A Malaysian columnist for the New Straits Times has suggested Malaysian companies the key to dealing business with their Danish counterparts: “It’s not just about profit.”
In an opinion piece published on the Times on Jan 6, Balan Moses stated that ethics played big roles for the Danes in making their business decisions as they are not “necessarily hinge on the profit” – alone.
Moses wrote that Danes set 3 bottomlines for themselves – “the environmental, the social, and, of course, profits” – when doing business. The principles, also by Danish Ambassador to Malaysian Nicolai Ruge’s account, are “intrinsic to most Danish business models as their way of giving back to the society.”
The most recent programme, Moses cited, is the cooperation between Danish pharmaceutical giant Novo Nordisk and the Malaysian government to reduce the diabetes rate among mothers and children in the country.
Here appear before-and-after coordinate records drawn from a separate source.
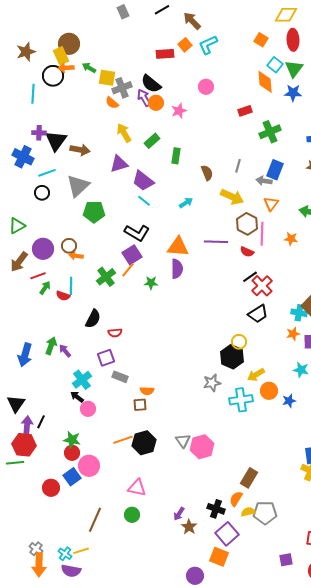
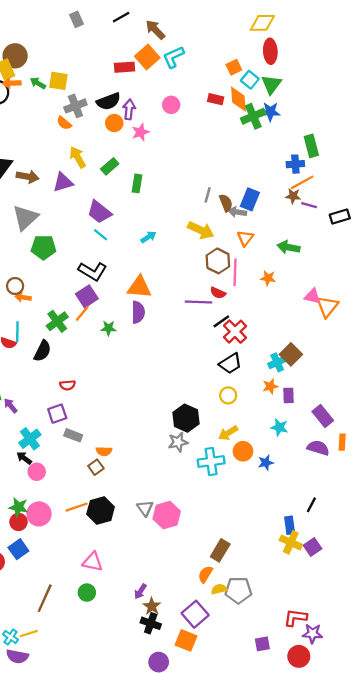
orange square: (261, 40) -> (234, 67), moved, turned 32
orange square: (185, 45) -> (147, 57), size x1.5
yellow square: (107, 78) -> (58, 81), moved
black semicircle: (151, 84) -> (109, 101), turned -60
purple arrow: (144, 98) -> (129, 109), moved, turned 36
red rectangle: (245, 111) -> (216, 99), moved, turned 32
green cross: (270, 132) -> (253, 116), moved
purple triangle: (119, 164) -> (63, 182), moved
brown semicircle: (207, 173) -> (226, 203), moved
purple line: (216, 242) -> (199, 302), moved
cyan cross: (299, 313) -> (277, 362), turned -35
black semicircle: (93, 319) -> (42, 351), moved
yellow circle: (239, 342) -> (228, 395), moved
black hexagon: (232, 357) -> (186, 418), moved
brown square: (140, 405) -> (96, 467), turned -32
pink circle: (89, 466) -> (39, 514), moved
black cross: (216, 509) -> (151, 623), moved

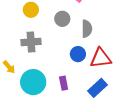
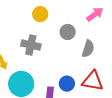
blue circle: (78, 54) -> (67, 84), moved

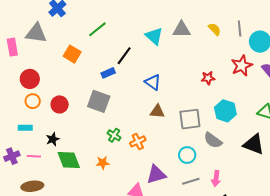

“These principles represent a set of against-the-grain policies willingly undertaken by a commercial entity that using conventional wisdom would rightly have been trying to cash in on the ever-growing rate of diabetes among Malaysians,” he wrote.
Moses is bewilded by the discovery which sets him to think of how this can filter down the ranks of businessmen in Malaysia. “Some of whom are still saddled by the belief that the only bottomline to business is money,” he wrote.
Today, there are more than 60 Danish companies operating in Malaysia – among them are some familiar names like Carlsberg, shipping giant Maersk, United Plantations Berhad, and Novo.